Actualmente, el mercado laboral exige una constante actualización de los conocimientos y habilidades adquiridas por los trabajadores, mejorando el rendimiento y la capacidad de adaptarse a los posibles cambios que se puedan enfrentar en los distintos sectores. De este modo, la formación para los integrantes de una organización es una solución para liderar el sector.

En el proceso de formación y continuidad de la actividad empresarial, es fundamental la capacitación, para lograr mejores servicios y mejores frutos, no resultando algo necesario, sino conveniente.

Como consecuencia de lo anterior, en nuestro servicio de formación, la pretensión siempre ha sido la gestión de planes de formación a medida, en base a las necesidades reales de cada entidad.
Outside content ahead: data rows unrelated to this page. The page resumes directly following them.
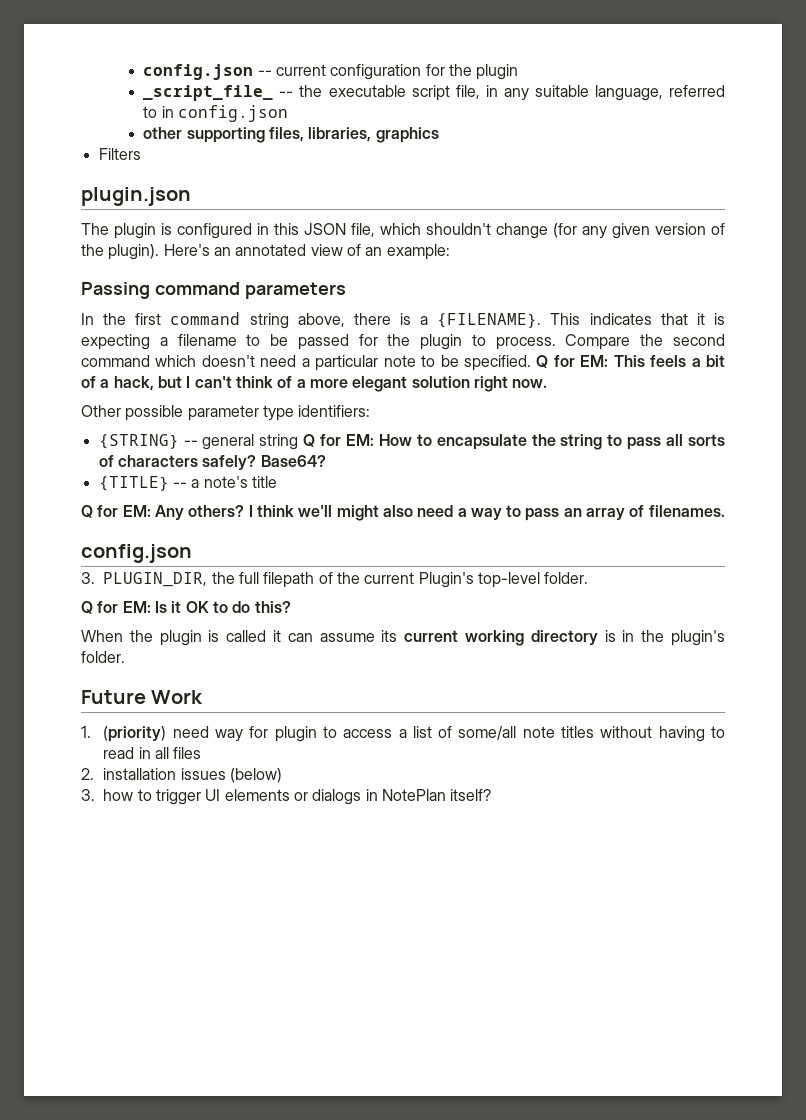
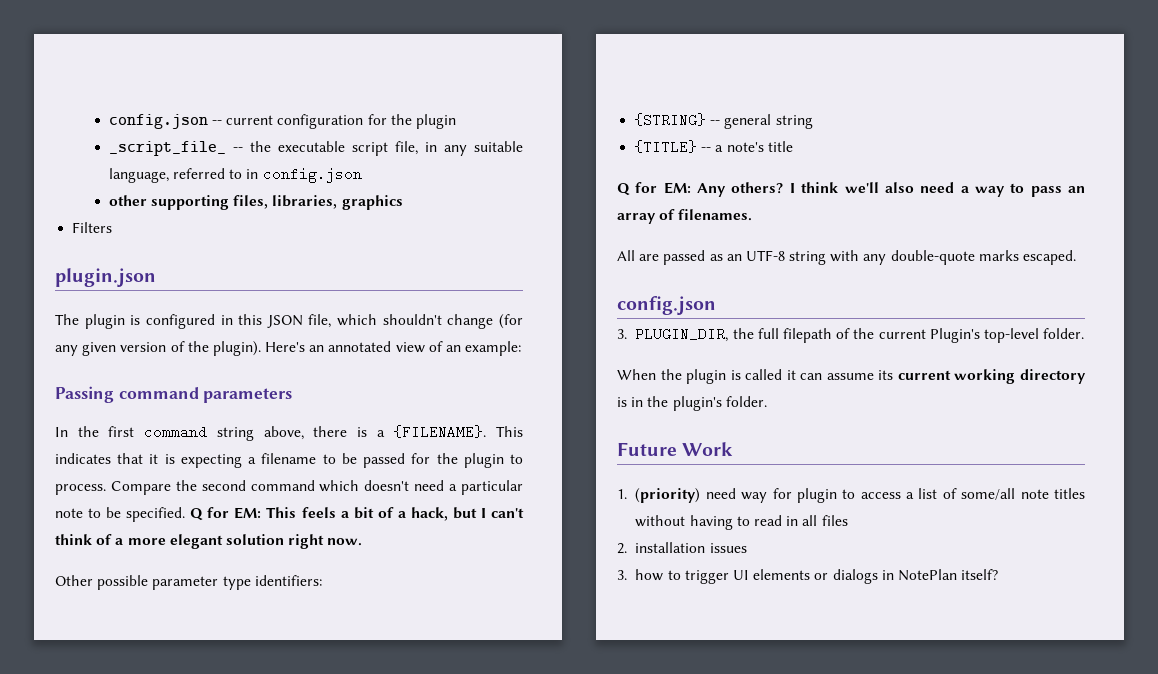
[303,434,725,450] [98,455,326,470] Q for EM: How to encapsulate the string to pass all sorts of characters safely? Base64? -> (813, 122) none
[336,505,379,521] might -> (879, 187) none
(725, 511) none -> [617,250,1077,265] // All are passed as an UTF-8 string with any double-quote marks escaped.
[81,601,291,614] // Q for EM: Is it OK to do this? -> (1085, 333) none
[229,768,282,783] (below) -> (747, 548) none

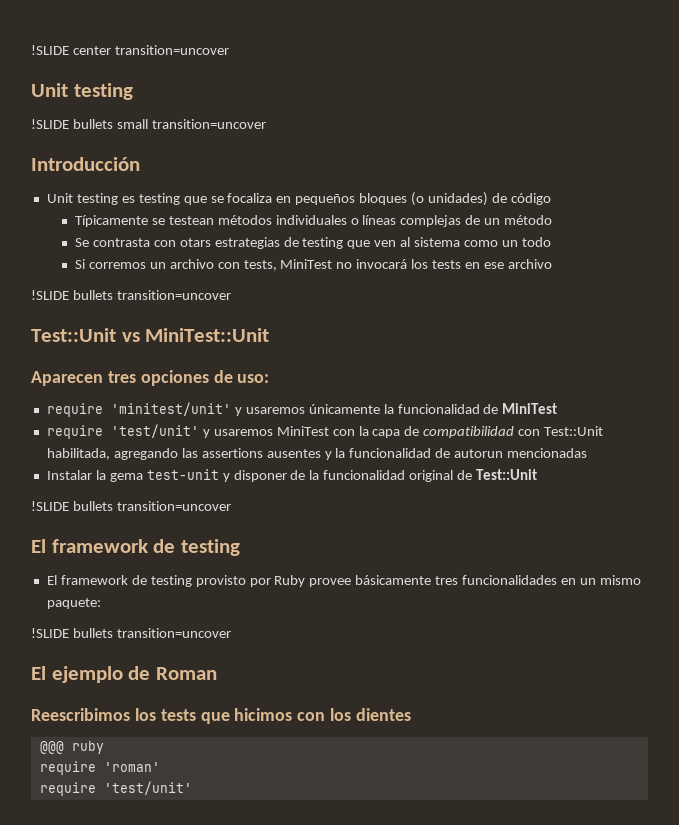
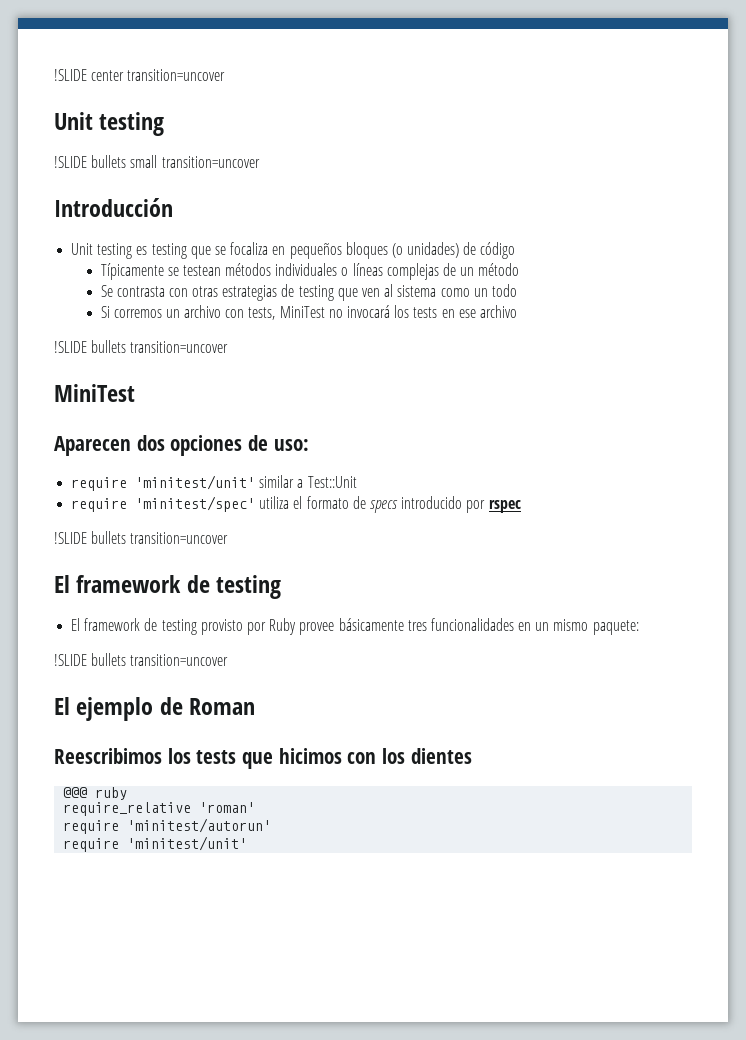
[179,238,211,247] otars -> [192,286,219,297] otras
[31,328,270,342] Test::Unit vs MiniTest::Unit -> [54,384,135,402] MiniTest
[107,371,136,383] tres -> [136,435,165,451] dos
[234,403,558,416] [46,424,604,439] [46,448,588,460] [46,469,538,482] y usaremos únicamente la funcionalidad de MiniTest // require 'test/unit' y usaremos MiniTest con la capa de compatibilidad con Test::Unit habilitada, agregando las assertions ausentes y la funcionalidad de autorun mencionadas // Instalar la gema test-unit y disponer de la funcionalidad original de Test::Unit -> [259,475,357,488] [71,496,521,513] similar a Test::Unit // require 'minitest/spec' utiliza el formato de specs introducido por rspec
[39,761,96,775] require -> [63,802,192,816] require_relative
[103,781,192,795] 'test/unit' -> [127,818,272,833] [63,836,248,852] 'minitest/autorun' // require 'minitest/unit'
En un proceso de análisis de necesidades formativas, las fases de ejecución deben ser las siguientes:

  1. Identificación y diagnóstico de necesidades formativas presentes y futuras, que afectan a una organización o partes de la misma, mediante el detalle de las acciones formativas a realizar, así como la priorización/urgencia de las mismas.
  2. Enfoque del contenido, definición del perfil de los destinatarios, elección de metodologías, etc.
  3. Formación destinada a facilitar cambios organizativos que se pretendan: mediante la capacidad de anticipación. Se trata de modelos de detección de necesidades basados en las competencias de los profesionales.

En un entorno cambiante, no podemos pretender conseguir algún éxito, sino ejecutamos en nosotros mismos ningún cambio.